El 3 de junio del 2001 se firmó el acuerdo y el 5 nos liberaron.

-Coronel Acosta, mañana se van, me dijo el comandante Jairo.

Desempaqué el uniforme. Me llevaron a un caserío, en donde una señora me cortó el cabello; yo me afeité la barba. Luego, alegría al escuchar el helicóptero de la Cruz Roja. Lágrimas en el encuentro con el Alto Comisionado. Maluquera en el helicóptero, tal vez por los recuerdos. Y , todos, en carne y hueso, esperándome en Cali.

¿La enseñanza? Ya no puedo planear mi vida. Trato de olvidar el pasado y el futuro es incierto. Sólo cuenta el hoy. Pero la solidaridad del pueblo colombiano fue inmensa y tengo muy claro que lo de ahora es tan sólo una pausa. Dedico mi tiempo al trabajo y a mi familia. Sé que tengo que volver y si hay que morir pues muero, pero seguiré defendiendo la democracia colombiana.

-¿Cómo ve el proceso de paz ?

- El gobierno, el Alto Comisionado, hicieron mucho por mí. Acabar en cuatro años lo que lleva 40 es difícil, pero yo soy un convencido del proceso de paz, que ha tenido sus altibajos, por el radicalismo de la guerrilla ¿De qué sirve mantener a 54 policías y soldados secuestrados? Ellos me decían, coronel, a usted le pasa lo mismo que a nosotros cuando nos meten a la cárcel. Yo les contestaba: no, ustedes tienen abogado, visita de sus familiares y dependen de la justicia colombiana; nosotros aquí estamos aislados, sometidos a ustedes. Eso es muy diferente.

-¿Qué ajustes se le podrían hacer al proceso de paz ?

-Yo percibí que en las propias Farc hay desacuerdos. En el mando medio, unos eran radicales, desfavorables al intercambio humanitario. Decían: sería mejor ustedes muertos; ¿cómo es que El Viejo –así apodan a Marulanda- va a permitir que los suelten así porque sí? Cuando llegó la orden del intercambio humanitario, al grupo que nos tenía no le gustó y sé que se le manifestaron al Secretariado en contra.

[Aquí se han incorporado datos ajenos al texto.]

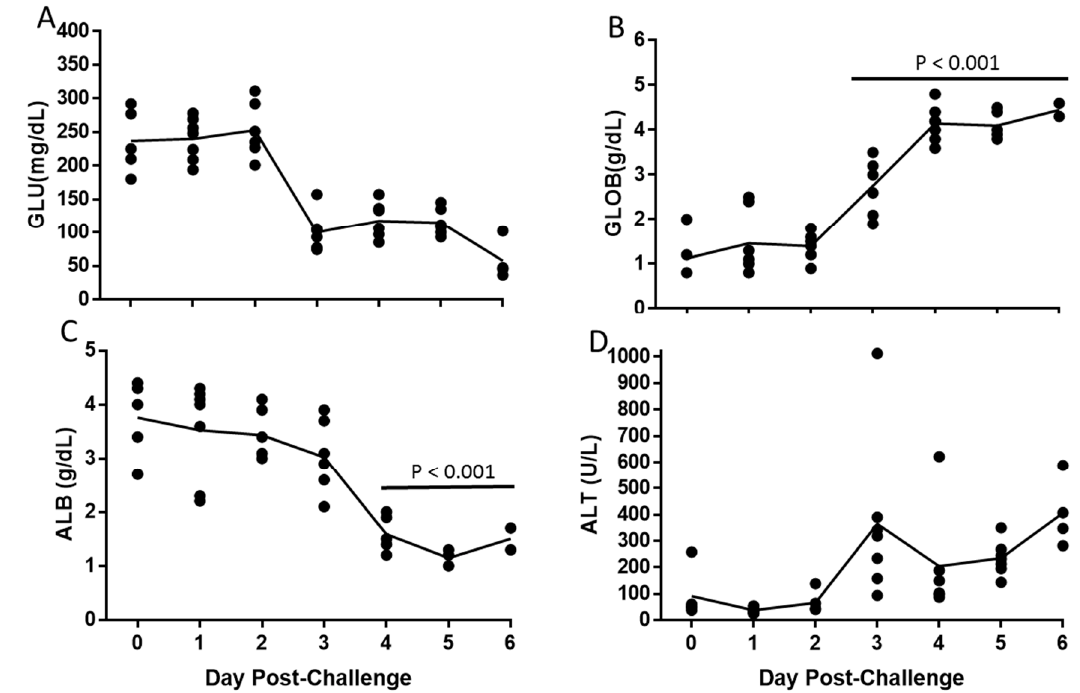
Figure 5. Changes in Serum Chemistry following EBOV Challenge. Symbols ( • ) represent values for individual mice and the line represents means of: Glucose (GLU; A ), Globulin (GLOB; B ), Albumin (ALB; C ), and Alanine aminotransferase (ALT; D ). Horizontal bar indicates significant difference from Day 0.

Como en el resto del país, tampoco hay consenso en las Farc. Pero el coronel Acosta no cree viable en lo inmediato la solución militar

-Se perderían muchas vidas de población civil. El conflicto se descontrolaría al volverse una guerra abierta en la que todo vale. No sé si más adelante se den las condiciones para esa intervención militar aunque -agrega la frase de rigor- la Policía y las Fuerzas Armadas están preparadas para eso. Pero concluye- si va uno a mirar el costo-beneficio de una intervención militar, las consecuencias serían gravísimas. Y agrega: la guerrilla es joven, los paramilitares son jóvenes, nosotros también. Nos estamos matando. El pueblo está cansado de violencia, pero su esperanza en la paz se está oscureciendo. Es hora de aplicarle el ‘turbo’ a la firma de acuerdos para que vuelva la esperanza mediante el diálogo. ¿Hasta cuándo seguiremos usando esa frase de cajón "todo eso lo hago para que a mis hijos les toque un futuro mejor"?